▶ **ENTRIES SHOWN**:
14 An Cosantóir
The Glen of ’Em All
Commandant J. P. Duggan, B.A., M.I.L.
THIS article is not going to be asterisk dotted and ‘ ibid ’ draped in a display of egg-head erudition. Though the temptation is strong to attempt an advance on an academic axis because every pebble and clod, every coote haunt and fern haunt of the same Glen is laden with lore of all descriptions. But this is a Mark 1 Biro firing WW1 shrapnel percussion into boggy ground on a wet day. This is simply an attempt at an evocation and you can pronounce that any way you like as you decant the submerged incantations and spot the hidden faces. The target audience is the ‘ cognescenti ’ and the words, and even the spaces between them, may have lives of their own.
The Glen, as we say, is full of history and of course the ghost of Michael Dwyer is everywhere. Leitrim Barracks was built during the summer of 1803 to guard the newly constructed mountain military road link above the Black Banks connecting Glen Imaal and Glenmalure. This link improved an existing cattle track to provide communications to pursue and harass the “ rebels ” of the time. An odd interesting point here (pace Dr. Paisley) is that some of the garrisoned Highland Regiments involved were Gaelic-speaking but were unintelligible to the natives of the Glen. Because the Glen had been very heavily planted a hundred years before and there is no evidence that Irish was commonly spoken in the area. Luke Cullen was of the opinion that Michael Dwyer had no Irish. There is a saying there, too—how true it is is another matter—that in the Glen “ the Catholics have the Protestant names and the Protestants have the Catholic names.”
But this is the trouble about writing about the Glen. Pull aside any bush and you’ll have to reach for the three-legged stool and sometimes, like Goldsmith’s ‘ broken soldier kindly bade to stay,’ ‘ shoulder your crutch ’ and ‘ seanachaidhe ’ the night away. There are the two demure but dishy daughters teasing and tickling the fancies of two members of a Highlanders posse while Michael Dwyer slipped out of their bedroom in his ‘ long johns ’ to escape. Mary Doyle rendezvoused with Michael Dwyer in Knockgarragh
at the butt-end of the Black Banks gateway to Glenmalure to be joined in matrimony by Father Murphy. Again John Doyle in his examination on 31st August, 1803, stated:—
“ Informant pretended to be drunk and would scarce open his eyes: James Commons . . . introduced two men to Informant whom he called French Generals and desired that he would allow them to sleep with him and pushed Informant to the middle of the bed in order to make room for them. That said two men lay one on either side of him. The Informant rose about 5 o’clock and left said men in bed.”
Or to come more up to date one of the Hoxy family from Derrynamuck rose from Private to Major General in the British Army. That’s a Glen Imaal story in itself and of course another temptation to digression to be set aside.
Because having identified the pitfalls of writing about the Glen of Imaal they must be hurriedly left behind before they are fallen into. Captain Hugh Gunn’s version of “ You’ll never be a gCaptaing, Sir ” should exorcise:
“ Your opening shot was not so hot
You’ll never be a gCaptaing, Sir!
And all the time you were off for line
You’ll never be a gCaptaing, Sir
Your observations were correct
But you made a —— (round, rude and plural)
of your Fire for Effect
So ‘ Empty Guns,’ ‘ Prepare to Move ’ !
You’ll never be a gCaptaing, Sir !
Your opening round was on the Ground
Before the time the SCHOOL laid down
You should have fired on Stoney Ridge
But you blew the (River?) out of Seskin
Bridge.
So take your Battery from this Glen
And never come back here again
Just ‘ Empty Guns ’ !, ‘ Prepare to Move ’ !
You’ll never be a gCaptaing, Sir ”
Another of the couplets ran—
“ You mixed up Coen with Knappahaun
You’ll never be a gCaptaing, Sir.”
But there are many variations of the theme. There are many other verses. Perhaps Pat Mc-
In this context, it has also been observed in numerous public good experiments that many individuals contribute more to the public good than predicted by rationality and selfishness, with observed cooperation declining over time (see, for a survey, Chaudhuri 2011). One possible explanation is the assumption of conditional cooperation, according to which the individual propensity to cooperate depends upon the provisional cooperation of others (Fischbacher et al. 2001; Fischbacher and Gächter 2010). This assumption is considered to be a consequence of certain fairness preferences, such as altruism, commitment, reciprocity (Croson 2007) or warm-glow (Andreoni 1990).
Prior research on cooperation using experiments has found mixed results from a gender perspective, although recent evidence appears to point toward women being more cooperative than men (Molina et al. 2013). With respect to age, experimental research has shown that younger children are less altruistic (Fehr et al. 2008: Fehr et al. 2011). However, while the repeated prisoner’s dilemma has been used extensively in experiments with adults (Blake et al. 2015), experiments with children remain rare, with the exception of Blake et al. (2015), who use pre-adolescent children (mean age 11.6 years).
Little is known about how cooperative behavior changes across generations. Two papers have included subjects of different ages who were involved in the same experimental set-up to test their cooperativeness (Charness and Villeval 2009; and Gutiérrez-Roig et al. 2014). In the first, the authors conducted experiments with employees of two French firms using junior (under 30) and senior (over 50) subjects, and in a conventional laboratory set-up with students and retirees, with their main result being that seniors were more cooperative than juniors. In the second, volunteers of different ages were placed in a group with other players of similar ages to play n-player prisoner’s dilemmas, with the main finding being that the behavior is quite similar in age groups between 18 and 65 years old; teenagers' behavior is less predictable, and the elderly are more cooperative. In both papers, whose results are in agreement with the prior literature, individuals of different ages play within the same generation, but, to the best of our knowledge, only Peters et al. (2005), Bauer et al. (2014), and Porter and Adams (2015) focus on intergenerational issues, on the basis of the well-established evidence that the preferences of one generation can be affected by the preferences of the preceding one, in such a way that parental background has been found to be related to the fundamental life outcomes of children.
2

▶ **TASK GOAL**:
Using the entries above, give again exactly the lines from the line holding "was not so hot" through the line holding "In this context, it". Include both end lines and nothing else.

▶ **RESPONSE**:
“ Your opening shot was not so hot
You’ll never be a gCaptaing, Sir!
And all the time you were off for line
You’ll never be a gCaptaing, Sir
Your observations were correct
But you made a —— (round, rude and plural)
of your Fire for Effect
So ‘ Empty Guns,’ ‘ Prepare to Move ’ !
You’ll never be a gCaptaing, Sir !
Your opening round was on the Ground
Before the time the SCHOOL laid down
You should have fired on Stoney Ridge
But you blew the (River?) out of Seskin
Bridge.
So take your Battery from this Glen
And never come back here again
Just ‘ Empty Guns ’ !, ‘ Prepare to Move ’ !
You’ll never be a gCaptaing, Sir ”
Another of the couplets ran—
“ You mixed up Coen with Knappahaun
You’ll never be a gCaptaing, Sir.”
But there are many variations of the theme. There are many other verses. Perhaps Pat Mc-
In this context, it has also been observed in numerous public good experiments that many individuals contribute more to the public good than predicted by rationality and selfishness, with observed cooperation declining over time (see, for a survey, Chaudhuri 2011). One possible explanation is the assumption of conditional cooperation, according to which the individual propensity to cooperate depends upon the provisional cooperation of others (Fischbacher et al. 2001; Fischbacher and Gächter 2010). This assumption is considered to be a consequence of certain fairness preferences, such as altruism, commitment, reciprocity (Croson 2007) or warm-glow (Andreoni 1990).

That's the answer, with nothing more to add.